▶ **Zadania**
• 1. Jakie liczby zapisane cyframi pojawiają się w tekście o iluzjach mediów społecznościowych? Podaj je w kolejności występowania.
• 2. Powtórz dokładnie fragment tekstu o iluzjach mediów społecznościowych od słów "Ogólnie żyjemy w" aż do słów "więc z desperatkami." włącznie.
• 3. Pociągnij dalej tekst o iluzjach mediów społecznościowych, zaczynając po jego ostatnim zdaniu.

▶ **Fragment**
- - - -

Skocz do zawartości

"Mam 25 lat i jestem nieudacznikiem" Materiał na YT który trochę daje to myślenia jaką iluzją żyjemy przez miedzy innymi social media.


Rekomendowane odpowiedzi

Sam jakiś czas temu myślałem o czymś podobnym. 

Ogólnie żyjemy w pojebanych ideologicznie czasach, ale paradoksalnie żyje się nam dużo lepiej niż choćby 50 lat temu. Dziś młody, zdrowy człowiek ucząc się fachu i języka może iść w świat i mieć dobre życie. 

 

A internet - wszędzie ludzie sukcesu w luksusowych hotelach, z łuszczycą z czterema modelkami w łóżku, albo przystojni i bogaci, a w rzeczywistości umawiają się na tinderze z samotnymi matkami więc z desperatkami.

 

Ostatnio był też temat Kamila z poważną chorobą - taki człowiek ma prawdziwe problemy, 95 procent z Was tutaj jest zdrowych, ma coś odłożone, funkcjonuje lepiej lub wystarczająco dobrze a mimo to tego nie doceniamy bo ktoś ma lepiej. 

 

Także zgoda z tym, że pokazuje się sukcesy a nie porażki. Ciągle podaje się przykłady Bitcoina że ktoś ileś zarobił, tymczasem miliony ludzi straciła na podobnych inwestycjach i nikt o tym nie mówi. Resztę wniosków w najbliższym czasie mam nadzieję. 

  • Like 8
Odnośnik do komentarza
Udostępnij na innych stronach

Żyjemy w czasach, w których ludzie (zwłaszcza młodzi) mają bardzo duże oczekiwania, co do życia. Jak słusznie @DOHC zauważył, mamy o wiele lepiej niż 50 lat temu, ludzie nie doceniają tego, co mają, chcą mieć więcej.

- - - -

[Zapisane dane]
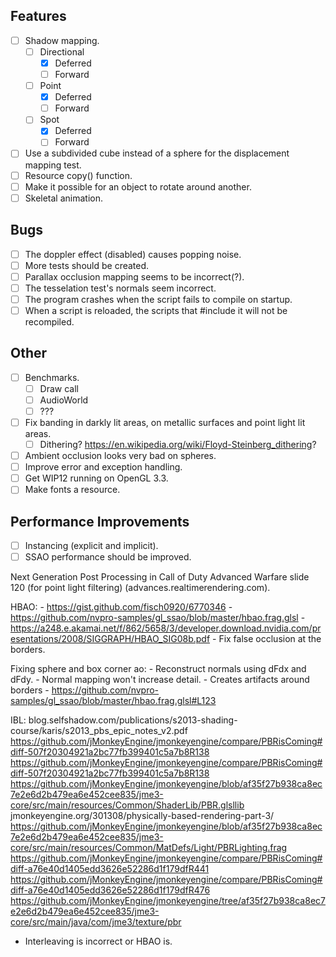 ## Features
- [ ] Shadow mapping.
    - [ ] Directional
        - [x] Deferred
        - [ ] Forward
    - [ ] Point
        - [x] Deferred
        - [ ] Forward
    - [ ] Spot
        - [x] Deferred
        - [ ] Forward
- [ ] Use a subdivided cube instead of a sphere for the displacement mapping test.
- [ ] Resource copy() function.
- [ ] Make it possible for an object to rotate around another.
- [ ] Skeletal animation.

## Bugs
- [ ] The doppler effect (disabled) causes popping noise.
- [ ] More tests should be created.
- [ ] Parallax occlusion mapping seems to be incorrect(?).
- [ ] The tesselation test's normals seem incorrect.
- [ ] The program crashes when the script fails to compile on startup.
- [ ] When a script is reloaded, the scripts that #include it will not be recompiled.

## Other
- [ ] Benchmarks.
    - [ ] Draw call
    - [ ] AudioWorld
    - [ ] ???
- [ ] Fix banding in darkly lit areas, on metallic surfaces and point light lit areas.
    - [ ] Dithering? https://en.wikipedia.org/wiki/Floyd-Steinberg_dithering?
- [ ] Ambient occlusion looks very bad on spheres.
- [ ] Improve error and exception handling.
- [ ] Get WIP12 running on OpenGL 3.3.
- [ ] Make fonts a resource.

## Performance Improvements
- [ ] Instancing (explicit and implicit).
- [ ] SSAO performance should be improved.

Next Generation Post Processing in Call of Duty Advanced Warfare slide 120 (for point light filtering) (advances.realtimerendering.com).

HBAO:
    - https://gist.github.com/fisch0920/6770346
    - https://github.com/nvpro-samples/gl_ssao/blob/master/hbao.frag.glsl
    - https://a248.e.akamai.net/f/862/5658/3/developer.download.nvidia.com/presentations/2008/SIGGRAPH/HBAO_SIG08b.pdf
    - Fix false occlusion at the borders.

Fixing sphere and box corner ao:
    - Reconstruct normals using dFdx and dFdy.
        - Normal mapping won't increase detail.
        - Creates artifacts around borders
            - https://github.com/nvpro-samples/gl_ssao/blob/master/hbao.frag.glsl#L123

IBL:
    blog.selfshadow.com/publications/s2013-shading-course/karis/s2013_pbs_epic_notes_v2.pdf
    https://github.com/jMonkeyEngine/jmonkeyengine/compare/PBRisComing#diff-507f20304921a2bc77fb399401c5a7b8R138
    https://github.com/jMonkeyEngine/jmonkeyengine/compare/PBRisComing#diff-507f20304921a2bc77fb399401c5a7b8R138
    https://github.com/jMonkeyEngine/jmonkeyengine/blob/af35f27b938ca8ec7e2e6d2b479ea6e452cee835/jme3-core/src/main/resources/Common/ShaderLib/PBR.glsllib
    jmonkeyengine.org/301308/physically-based-rendering-part-3/
    https://github.com/jMonkeyEngine/jmonkeyengine/blob/af35f27b938ca8ec7e2e6d2b479ea6e452cee835/jme3-core/src/main/resources/Common/MatDefs/Light/PBRLighting.frag
    https://github.com/jMonkeyEngine/jmonkeyengine/compare/PBRisComing#diff-a76e40d1405edd3626e52286d1f179dfR441
    https://github.com/jMonkeyEngine/jmonkeyengine/compare/PBRisComing#diff-a76e40d1405edd3626e52286d1f179dfR476
    https://github.com/jMonkeyEngine/jmonkeyengine/tree/af35f27b938ca8ec7e2e6d2b479ea6e452cee835/jme3-core/src/main/java/com/jme3/texture/pbr

- Interleaving is incorrect or HBAO is.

- - - -

▶ **Oczekiwane odpowiedzi**
• 1. 25, 50, 95, 8, 50

• 2.
Ogólnie żyjemy w pojebanych ideologicznie czasach, ale paradoksalnie żyje się nam dużo lepiej niż choćby 50 lat temu. Dziś młody, zdrowy człowiek ucząc się fachu i języka może iść w świat i mieć dobre życie. 

 

A internet - wszędzie ludzie sukcesu w luksusowych hotelach, z łuszczycą z czterema modelkami w łóżku, albo przystojni i bogaci, a w rzeczywistości umawiają się na tinderze z samotnymi matkami więc z desperatkami.

• 3.
Jeszcze do nie dawna, było jasne, że aby sobie ułożyć w jakiś sposób godne życie, trzeba w to włożyć mnóstwo pracy. Iść na dobre studia, zdobyć porządny fach w ręku, wyjechać za granicę. W społeczeństwie panowało przekonanie, że ciężką pracą można wypracować dobrobyt, czego skutki mamy widoczne dzisiaj w społeczeństwie. Ludzie, którzy nie byli leniwi, chcieli się rozwijać i pracować, w mojej ocenie osiągnęli dość dużo i mają godne życie. Tym, którym się nie chciało, pracują za grosze, wykonując podstawowe prace. Tak działa ekonomia i prawa rynku. 

 

W dzisiejszych czasach, w dobie social mediów, lansowane jest życie na bogato bez wkładania w to żadnego wysiłku. Mamy masę youtuberów, celebrytów, którzy lansują się na instagramach, wrzucając zdjęcia z różnych zakątków świata, drogich samochodach, z ładnymi dziewczynami. Osiągnęli taki stan rzeczy przez bogatych rodziców lub "dorabiając" się na social mediach, dając jasny przekaz innym ludziom - nie trzeba ciężko pracować, wystarczy nagrywać kontent. 

 

Dlatego tak wiele młodych ludzi chce zostać youtuberami, gamerami, instagramerami, vlogerami. Udaje się najlepszym, którzy faktycznie robią na tym dobre pieniądze. Reszta musi pójść po prostu do zwykłej pracy i podziwiać bogate życie innych w social mediach. Stąd to rozgoryczenie i pretensje, wmawianie sobie bycie przegrywem oraz nieudacznikiem.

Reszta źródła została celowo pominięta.